Given data Block Start
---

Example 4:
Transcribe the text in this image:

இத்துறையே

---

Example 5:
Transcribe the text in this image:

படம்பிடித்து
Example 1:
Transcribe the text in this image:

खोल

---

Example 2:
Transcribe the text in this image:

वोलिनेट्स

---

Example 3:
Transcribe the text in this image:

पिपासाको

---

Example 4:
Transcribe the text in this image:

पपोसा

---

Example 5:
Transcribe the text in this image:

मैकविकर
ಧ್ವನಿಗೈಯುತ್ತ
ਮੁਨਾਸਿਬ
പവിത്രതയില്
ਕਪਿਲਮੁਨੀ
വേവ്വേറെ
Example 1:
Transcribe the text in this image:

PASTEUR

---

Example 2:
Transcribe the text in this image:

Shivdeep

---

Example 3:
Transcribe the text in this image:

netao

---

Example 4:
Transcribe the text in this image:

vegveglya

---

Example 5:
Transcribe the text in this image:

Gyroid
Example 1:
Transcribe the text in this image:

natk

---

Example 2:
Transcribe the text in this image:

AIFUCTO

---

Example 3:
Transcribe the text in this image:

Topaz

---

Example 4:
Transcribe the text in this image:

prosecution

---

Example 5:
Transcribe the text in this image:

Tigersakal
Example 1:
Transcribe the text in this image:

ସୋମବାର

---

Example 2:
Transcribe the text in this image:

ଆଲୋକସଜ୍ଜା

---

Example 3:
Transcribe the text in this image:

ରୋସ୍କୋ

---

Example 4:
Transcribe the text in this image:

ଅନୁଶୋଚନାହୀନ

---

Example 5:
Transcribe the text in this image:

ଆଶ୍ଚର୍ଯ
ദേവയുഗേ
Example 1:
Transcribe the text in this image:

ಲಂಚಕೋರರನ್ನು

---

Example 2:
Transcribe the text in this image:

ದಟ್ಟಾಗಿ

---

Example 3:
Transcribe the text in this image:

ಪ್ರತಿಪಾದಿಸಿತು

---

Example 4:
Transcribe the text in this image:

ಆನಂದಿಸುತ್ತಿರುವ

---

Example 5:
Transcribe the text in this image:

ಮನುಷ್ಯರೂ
Given data Block End
## About this exercise
Output the records again in full. Keep every character as written.

## Written solution
---

Example 4:
Transcribe the text in this image:

இத்துறையே

---

Example 5:
Transcribe the text in this image:

படம்பிடித்து
Example 1:
Transcribe the text in this image:

खोल

---

Example 2:
Transcribe the text in this image:

वोलिनेट्स

---

Example 3:
Transcribe the text in this image:

पिपासाको

---

Example 4:
Transcribe the text in this image:

पपोसा

---

Example 5:
Transcribe the text in this image:

मैकविकर
ಧ್ವನಿಗೈಯುತ್ತ
ਮੁਨਾਸਿਬ
പവിത്രതയില്
ਕਪਿਲਮੁਨੀ
വേവ്വേറെ
Example 1:
Transcribe the text in this image:

PASTEUR

---

Example 2:
Transcribe the text in this image:

Shivdeep

---

Example 3:
Transcribe the text in this image:

netao

---

Example 4:
Transcribe the text in this image:

vegveglya

---

Example 5:
Transcribe the text in this image:

Gyroid
Example 1:
Transcribe the text in this image:

natk

---

Example 2:
Transcribe the text in this image:

AIFUCTO

---

Example 3:
Transcribe the text in this image:

Topaz

---

Example 4:
Transcribe the text in this image:

prosecution

---

Example 5:
Transcribe the text in this image:

Tigersakal
Example 1:
Transcribe the text in this image:

ସୋମବାର

---

Example 2:
Transcribe the text in this image:

ଆଲୋକସଜ୍ଜା

---

Example 3:
Transcribe the text in this image:

ରୋସ୍କୋ

---

Example 4:
Transcribe the text in this image:

ଅନୁଶୋଚନାହୀନ

---

Example 5:
Transcribe the text in this image:

ଆଶ୍ଚର୍ଯ
ദേവയുഗേ
Example 1:
Transcribe the text in this image:

ಲಂಚಕೋರರನ್ನು

---

Example 2:
Transcribe the text in this image:

ದಟ್ಟಾಗಿ

---

Example 3:
Transcribe the text in this image:

ಪ್ರತಿಪಾದಿಸಿತು

---

Example 4:
Transcribe the text in this image:

ಆನಂದಿಸುತ್ತಿರುವ

---

Example 5:
Transcribe the text in this image:

ಮನುಷ್ಯರೂ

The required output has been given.